Created on 06-20-2017 06:52 AM - edited 08-17-2019 08:41 PM
I am using the PutHiveSql to insert data into hive table. But it is very slow. It is approximately inserting each row in 2 to 3 secs.
Is there a way to increase the speed of insertion ?
It took around 3 days to insert 15000 rows !
please find below the puthiveQl processor configuration:
Complete flow:
Created 06-20-2017 07:47 PM
What version of NiFi/HDF are you using? As of NiFi 1.2.0 / HDF 3.0.0, PutHiveQL can accept multiple statements in one flow file, so if you are currently dealing with one INSERT statement per flow file, try MergeContent to batch them up into a single flow file. This should increase performance, but since Hive is an auto-commit database, PutHiveQL is probably not the best choice for large/fast ingest needs. You may be better off putting the data into HDFS and creating/loading a table from it.
For PutHiveStreaming, there is a known issue that can reduce performance, it also was fixed in NiFi 1.2.0 / HDF 3.0.0.
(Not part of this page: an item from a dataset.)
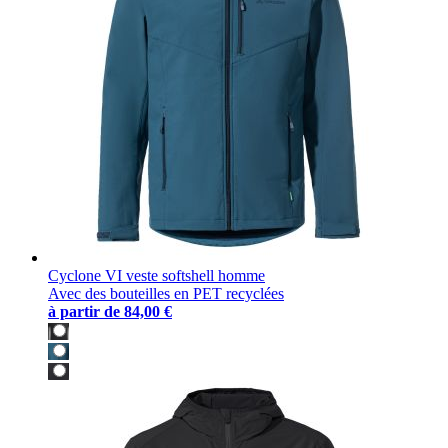
Cyclone VI veste softshell homme
Avec des bouteilles en PET recyclées
à partir de
84,00 €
Created 06-20-2017 07:47 PM
What version of NiFi/HDF are you using? As of NiFi 1.2.0 / HDF 3.0.0, PutHiveQL can accept multiple statements in one flow file, so if you are currently dealing with one INSERT statement per flow file, try MergeContent to batch them up into a single flow file. This should increase performance, but since Hive is an auto-commit database, PutHiveQL is probably not the best choice for large/fast ingest needs. You may be better off putting the data into HDFS and creating/loading a table from it.
For PutHiveStreaming, there is a known issue that can reduce performance, it also was fixed in NiFi 1.2.0 / HDF 3.0.0.
Created 02-10-2019 10:04 PM
What is the most straightforward way to load data into Hive tables using Nifi? We use Hive 1.1 and have ingested the data and put it into HDFS as Avro files. @Matt Burgess
Created 02-11-2019 06:28 PM
In an upcoming release you'll be able to use Hive 1.1 processors, so in your case you'd want to keep what you have (Avro in HDFS) and use PutHive_1_1QL to issue a LOAD DATA or CREATE EXTERNAL TABLE statement so Hive can see your data.